Ingevolge artikel 3 van het EVRM, artikel 3 van het Anti-Folterverdrag en artikel 7 van het IVBPR dient te worden beoordeeld of aannemelijk is dat eisers bij uitzetting een reëel risico loopt te worden onderworpen aan foltering dan wel aan een onmenselijke of vernederende behandeling of bestraffing.
Naar het oordeel van de rechtbank heeft verweerder zich in de bestreden besluiten terecht op het standpunt gesteld dat eisers ter onderbouwing van hun aanvraag geen daadwerkelijk concrete redenen hebben aangevoerd, gelegen in de hen persoonlijk betreffende feiten en omstandigheden, die de conclusie rechtvaardigen dat zij bij uitzetting een reëel risico lopen om te worden onderworpen aan foltering, aan onmenselijke of vernederende behandeling of bestraffing.
Evenmin is gebleken van klemmende redenen van humanitaire aard die verband houden met de redenen van het vertrek van eisers uit het land van herkomst, op grond waarvan verweerder een verblijfsvergunning in redelijkheid niet heeft kunnen onthouden.
In de gronden van beroep hebben eisers gesteld dat zij in aanmerking dienen te komen voor een verblijfsvergunning op grond van artikel 29, eerste lid, aanhef en onder d, van de Vw 2000, nu terugkeer naar het land van herkomst van bijzondere hardheid is. Ter zitting heeft de gemachtigde van eisers dit beroep ingetrokken.

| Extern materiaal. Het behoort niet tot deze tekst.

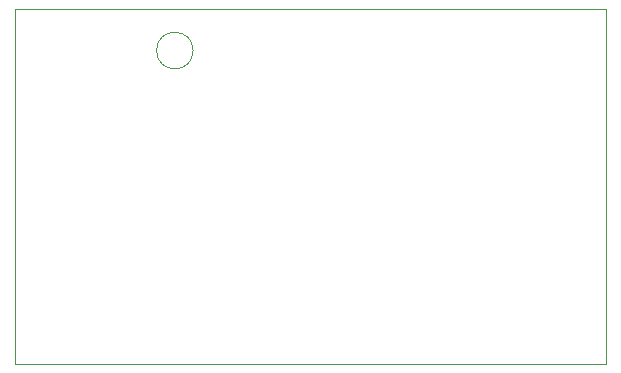
<source format=gbr>
%TF.GenerationSoftware,KiCad,Pcbnew,7.0.10*%
%TF.CreationDate,2024-08-02T12:55:58+01:00*%
%TF.ProjectId,RL78I1C_PMOD_PROG_ADAPTOR_ISO,524c3738-4931-4435-9f50-4d4f445f5052,0*%
%TF.SameCoordinates,PX5b8d800PY7997ee0*%
%TF.FileFunction,Profile,NP*%
%FSLAX46Y46*%
G04 Gerber Fmt 4.6, Leading zero omitted, Abs format (unit mm)*
G04 Created by KiCad (PCBNEW 7.0.10) date 2024-08-02 12:55:58*
%MOMM*%
%LPD*%
G01*
G04 APERTURE LIST*
%TA.AperFunction,Profile*%
%ADD10C,0.100000*%
%TD*%
G04 APERTURE END LIST*
D10*
X0Y30000000D02*
X50000000Y30000000D01*
X50000000Y0D01*
X0Y0D01*
X0Y30000000D01*
X15050000Y26500000D02*
G75*
G03*
X11950000Y26500000I-1550000J0D01*
G01*
X11950000Y26500000D02*
G75*
G03*
X15050000Y26500000I1550000J0D01*
G01*
M02*

</source>
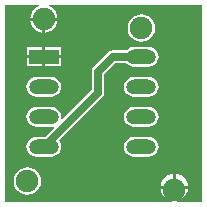
<source format=gbl>
%FSLAX25Y25*%
%MOIN*%
G70*
G01*
G75*
G04 Layer_Physical_Order=2*
G04 Layer_Color=16711680*
%ADD10R,0.04016X0.03543*%
%ADD11C,0.02500*%
%ADD12R,0.28500X0.13000*%
%ADD13R,0.23500X0.21500*%
%ADD14R,0.39500X0.21500*%
%ADD15C,0.07500*%
%ADD16R,0.10000X0.05000*%
%ADD17O,0.10000X0.05000*%
G36*
X272217Y306523D02*
X263781D01*
X263749Y307022D01*
X264184Y307079D01*
X265288Y307537D01*
X266236Y308264D01*
X266963Y309212D01*
X267421Y310315D01*
X267511Y311000D01*
X258489D01*
X258579Y310315D01*
X259037Y309212D01*
X259764Y308264D01*
X260712Y307537D01*
X261816Y307079D01*
X262251Y307022D01*
X262219Y306523D01*
X206523D01*
Y372217D01*
X217750D01*
X217847Y371727D01*
X217212Y371463D01*
X216264Y370736D01*
X215537Y369788D01*
X215079Y368685D01*
X214989Y368000D01*
X224011D01*
X223921Y368685D01*
X223463Y369788D01*
X222736Y370736D01*
X221788Y371463D01*
X221153Y371727D01*
X221250Y372217D01*
X272217D01*
Y306523D01*
D02*
G37*
%LPC*%
G36*
X254500Y338316D02*
X249500D01*
X248642Y338203D01*
X247842Y337872D01*
X247155Y337345D01*
X246628Y336658D01*
X246297Y335858D01*
X246184Y335000D01*
X246297Y334142D01*
X246628Y333342D01*
X247155Y332655D01*
X247842Y332129D01*
X248642Y331797D01*
X249500Y331684D01*
X254500D01*
X255358Y331797D01*
X256158Y332129D01*
X256845Y332655D01*
X257371Y333342D01*
X257703Y334142D01*
X257816Y335000D01*
X257703Y335858D01*
X257371Y336658D01*
X256845Y337345D01*
X256158Y337872D01*
X255358Y338203D01*
X254500Y338316D01*
D02*
G37*
G36*
X222000Y348316D02*
X217000D01*
X216142Y348203D01*
X215342Y347871D01*
X214655Y347345D01*
X214128Y346658D01*
X213797Y345858D01*
X213684Y345000D01*
X213797Y344142D01*
X214128Y343342D01*
X214655Y342655D01*
X215342Y342128D01*
X216142Y341797D01*
X217000Y341684D01*
X222000D01*
X222858Y341797D01*
X223658Y342128D01*
X224345Y342655D01*
X224871Y343342D01*
X225203Y344142D01*
X225316Y345000D01*
X225203Y345858D01*
X224871Y346658D01*
X224345Y347345D01*
X223658Y347871D01*
X222858Y348203D01*
X222000Y348316D01*
D02*
G37*
G36*
X254500D02*
X249500D01*
X248642Y348203D01*
X247842Y347871D01*
X247155Y347345D01*
X246628Y346658D01*
X246297Y345858D01*
X246184Y345000D01*
X246297Y344142D01*
X246628Y343342D01*
X247155Y342655D01*
X247842Y342128D01*
X248642Y341797D01*
X249500Y341684D01*
X254500D01*
X255358Y341797D01*
X256158Y342128D01*
X256845Y342655D01*
X257371Y343342D01*
X257703Y344142D01*
X257816Y345000D01*
X257703Y345858D01*
X257371Y346658D01*
X256845Y347345D01*
X256158Y347871D01*
X255358Y348203D01*
X254500Y348316D01*
D02*
G37*
G36*
Y328316D02*
X249500D01*
X248642Y328203D01*
X247842Y327871D01*
X247155Y327345D01*
X246628Y326658D01*
X246297Y325858D01*
X246184Y325000D01*
X246297Y324142D01*
X246628Y323342D01*
X247155Y322655D01*
X247842Y322129D01*
X248642Y321797D01*
X249500Y321684D01*
X254500D01*
X255358Y321797D01*
X256158Y322129D01*
X256845Y322655D01*
X257371Y323342D01*
X257703Y324142D01*
X257816Y325000D01*
X257703Y325858D01*
X257371Y326658D01*
X256845Y327345D01*
X256158Y327871D01*
X255358Y328203D01*
X254500Y328316D01*
D02*
G37*
G36*
X214000Y318076D02*
X212815Y317921D01*
X211712Y317463D01*
X210764Y316736D01*
X210037Y315788D01*
X209579Y314685D01*
X209423Y313500D01*
X209579Y312316D01*
X210037Y311212D01*
X210764Y310264D01*
X211712Y309537D01*
X212815Y309079D01*
X214000Y308924D01*
X215184Y309079D01*
X216288Y309537D01*
X217236Y310264D01*
X217963Y311212D01*
X218421Y312316D01*
X218577Y313500D01*
X218421Y314685D01*
X217963Y315788D01*
X217236Y316736D01*
X216288Y317463D01*
X215184Y317921D01*
X214000Y318076D01*
D02*
G37*
G36*
X262500Y316011D02*
X261816Y315921D01*
X260712Y315463D01*
X259764Y314736D01*
X259037Y313788D01*
X258579Y312684D01*
X258489Y312000D01*
X262500D01*
Y316011D01*
D02*
G37*
G36*
X263500D02*
Y312000D01*
X267511D01*
X267421Y312684D01*
X266963Y313788D01*
X266236Y314736D01*
X265288Y315463D01*
X264184Y315921D01*
X263500Y316011D01*
D02*
G37*
G36*
X219000Y354500D02*
X213713D01*
Y351713D01*
X219000D01*
Y354500D01*
D02*
G37*
G36*
X252000Y369076D02*
X250816Y368921D01*
X249712Y368463D01*
X248764Y367736D01*
X248037Y366788D01*
X247579Y365685D01*
X247424Y364500D01*
X247579Y363316D01*
X248037Y362212D01*
X248764Y361264D01*
X249712Y360537D01*
X250816Y360079D01*
X252000Y359924D01*
X253185Y360079D01*
X254288Y360537D01*
X255236Y361264D01*
X255963Y362212D01*
X256421Y363316D01*
X256576Y364500D01*
X256421Y365685D01*
X255963Y366788D01*
X255236Y367736D01*
X254288Y368463D01*
X253185Y368921D01*
X252000Y369076D01*
D02*
G37*
G36*
X219000Y367000D02*
X214989D01*
X215079Y366316D01*
X215537Y365212D01*
X216264Y364264D01*
X217212Y363537D01*
X218316Y363079D01*
X219000Y362989D01*
Y367000D01*
D02*
G37*
G36*
X224011D02*
X220000D01*
Y362989D01*
X220685Y363079D01*
X221788Y363537D01*
X222736Y364264D01*
X223463Y365212D01*
X223921Y366316D01*
X224011Y367000D01*
D02*
G37*
G36*
X254500Y358316D02*
X249500D01*
X248642Y358203D01*
X247842Y357872D01*
X247155Y357345D01*
X246950Y357077D01*
X242500D01*
X242500Y357077D01*
X241705Y356919D01*
X241031Y356469D01*
X236031Y351469D01*
X235581Y350795D01*
X235423Y350000D01*
Y343860D01*
X225677Y334115D01*
X225228Y334336D01*
X225316Y335000D01*
X225203Y335858D01*
X224871Y336658D01*
X224345Y337345D01*
X223658Y337872D01*
X222858Y338203D01*
X222000Y338316D01*
X217000D01*
X216142Y338203D01*
X215342Y337872D01*
X214655Y337345D01*
X214128Y336658D01*
X213797Y335858D01*
X213684Y335000D01*
X213797Y334142D01*
X214128Y333342D01*
X214655Y332655D01*
X215342Y332129D01*
X216142Y331797D01*
X217000Y331684D01*
X222000D01*
X222664Y331772D01*
X222885Y331323D01*
X219878Y328316D01*
X217000D01*
X216142Y328203D01*
X215342Y327871D01*
X214655Y327345D01*
X214128Y326658D01*
X213797Y325858D01*
X213684Y325000D01*
X213797Y324142D01*
X214128Y323342D01*
X214655Y322655D01*
X215342Y322129D01*
X216142Y321797D01*
X217000Y321684D01*
X222000D01*
X222858Y321797D01*
X223658Y322129D01*
X224345Y322655D01*
X224871Y323342D01*
X225203Y324142D01*
X225316Y325000D01*
X225203Y325858D01*
X224871Y326658D01*
X224535Y327097D01*
X238969Y341531D01*
X238969Y341531D01*
X239419Y342205D01*
X239577Y343000D01*
Y349139D01*
X243360Y352923D01*
X246950D01*
X247155Y352655D01*
X247842Y352129D01*
X248642Y351797D01*
X249500Y351684D01*
X254500D01*
X255358Y351797D01*
X256158Y352129D01*
X256845Y352655D01*
X257371Y353342D01*
X257703Y354142D01*
X257816Y355000D01*
X257703Y355858D01*
X257371Y356658D01*
X256845Y357345D01*
X256158Y357872D01*
X255358Y358203D01*
X254500Y358316D01*
D02*
G37*
G36*
X225287Y354500D02*
X220000D01*
Y351713D01*
X225287D01*
Y354500D01*
D02*
G37*
G36*
X219000Y358287D02*
X213713D01*
Y355500D01*
X219000D01*
Y358287D01*
D02*
G37*
G36*
X225287D02*
X220000D01*
Y355500D01*
X225287D01*
Y358287D01*
D02*
G37*
%LPD*%
D11*
X219500Y325000D02*
X237500Y343000D01*
Y350000D01*
X242500Y355000D01*
X252000D01*
D15*
Y364500D02*
D03*
X219500Y367500D02*
D03*
X214000Y313500D02*
D03*
X263000Y310500D02*
D03*
D16*
X219500Y355000D02*
D03*
D17*
Y345000D02*
D03*
Y335000D02*
D03*
Y325000D02*
D03*
X252000Y355000D02*
D03*
Y345000D02*
D03*
Y335000D02*
D03*
Y325000D02*
D03*
M02*

</source>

Gezien het voorgaande komen eisers niet in aanmerking voor toelating op één van de in artikel 29 Vw 2000 genoemde gronden.
Het beroep is derhalve ongegrond.
Voor een veroordeling van één der partijen in de door de andere partij gemaakte kosten bestaat geen aanleiding.
Mitsdien wordt beslist als volgt.
III. BESLISSING
De rechtbank,
verklaart het beroep ongegrond.
Aldus gedaan door mr. A.F.C.J. Mosheuvel als rechter en in het openbaar uitgesproken in tegenwoordigheid van B.V.H. Harperink als griffier op 22 juli 2004.
Partijen kunnen tegen deze uitspraak hoger beroep instellen bij:
Raad van State
Afdeling bestuursrechtspraak
Hoger beroep vreemdelingenzaken
Postbus 16113
2500 BC ’s-Gravenhage
De termijn voor het indienen van een beroepschrift bedraagt vier weken na verzending van de uitspraak door de griffier. Artikel 85 van de Vw 2000 bepaalt dat het beroepschrift een of meer grieven tegen de uitspraak bevat. Artikel 6:5 van de Algemene wet bestuursrecht (Awb) bepaalt onder meer dat bij het beroepschrift een afschrift moet worden overgelegd van de uitspraak. Artikel 6:6 van de Awb is niet van toepassing.